Use a chi-squared test to determine if these proportions are different.

Instructions

  • Use the chisq.test function to perform the chi-squared test. Save the results to an object called chisq_test.
  • Print the p-value of the test to the console.
## 
##  Pearson's Chi-squared test with Yates' continuity correction
## 
## data:  .
## X-squared = 2.1053, df = 1, p-value = 0.1468
## [1] 0.1467902
  1. Odds Ratio Calculation
    It doesn’t look like the grade A- polls performed significantly differently than the grade C- polls in their states.

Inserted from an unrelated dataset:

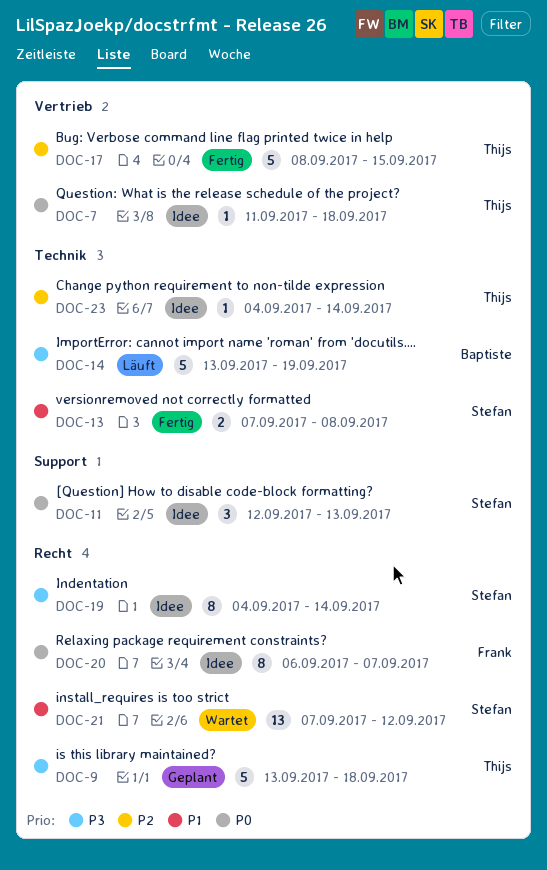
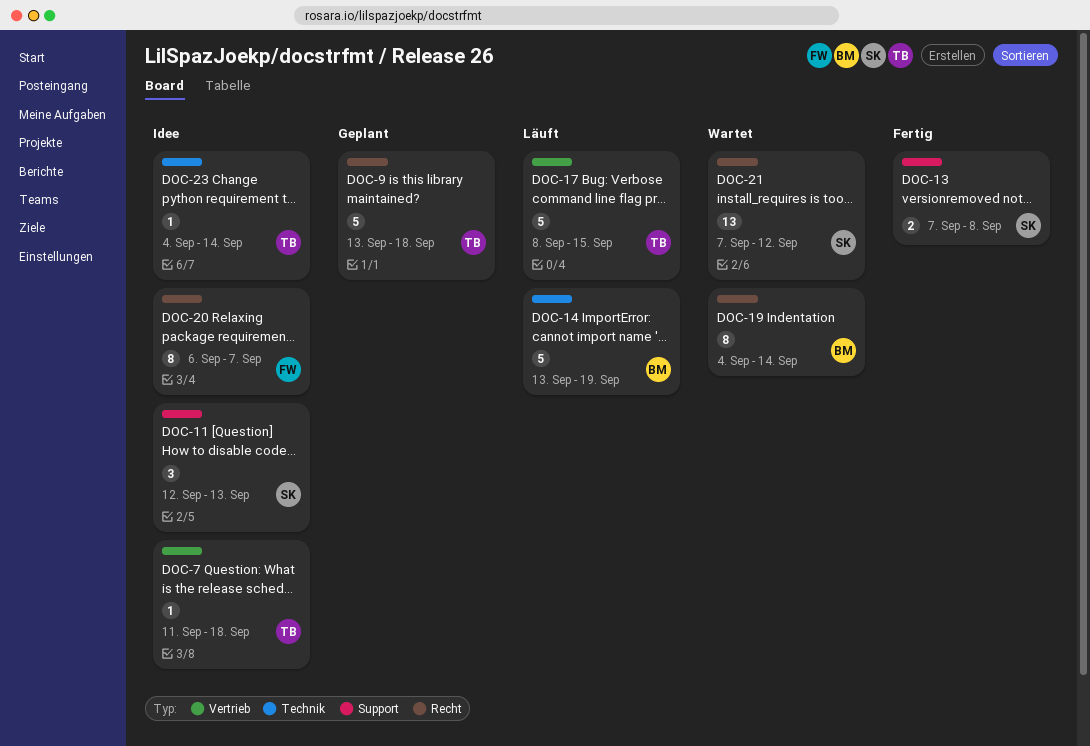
DOC-13, label: Technik -> Support
DOC-17, status: Fertig -> Läuft
DOC-19, status: Idee -> Wartet
DOC-19, owner: Stefan -> Baptiste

Calculate the odds ratio to determine the magnitude of the difference in performance between these two grades of polls.

Instructions

  • Calculate the odds that a grade C- poll predicts the correct winner. Save this result to a variable called odds_C.
  • Calculate the odds that a grade A- poll predicts the correct winner. Save this result to a variable called odds_A. -Calculate the odds ratio that tells us how many times larger the odds of a grade A- poll is at predicting the winner than a grade C- poll.
## [1] 0.6554539
  1. Significance
    We did not find meaningful differences between the poll results from grade A- and grade C- polls in this subset of the data, which only contains polls for about a week before the election. Imagine we expanded our analysis to include all election polls and we repeat our analysis. In this hypothetical scenario, we get that the p-value for the difference in prediction success if 0.0015 and the odds ratio describing the effect size of the performance of grade A- over grade B- polls is 1.07.

Based on what we learned in the last section, which statement reflects the best interpretation of this result?

Possible Answers

A. The p-value is below 0.05, so there is a significant difference. Grade A- polls are significantly better at predicting winners.
B. The p-value is too close to 0.05 to call this a significant difference. We do not observe a difference in performance.
C. The p-value is below 0.05, but the odds ratio is very close to 1. There is not a scientifically significant difference in performance.
D. The p-value is below 0.05 and the odds ratio indicates that grade A- polls perform significantly better than grade C- polls.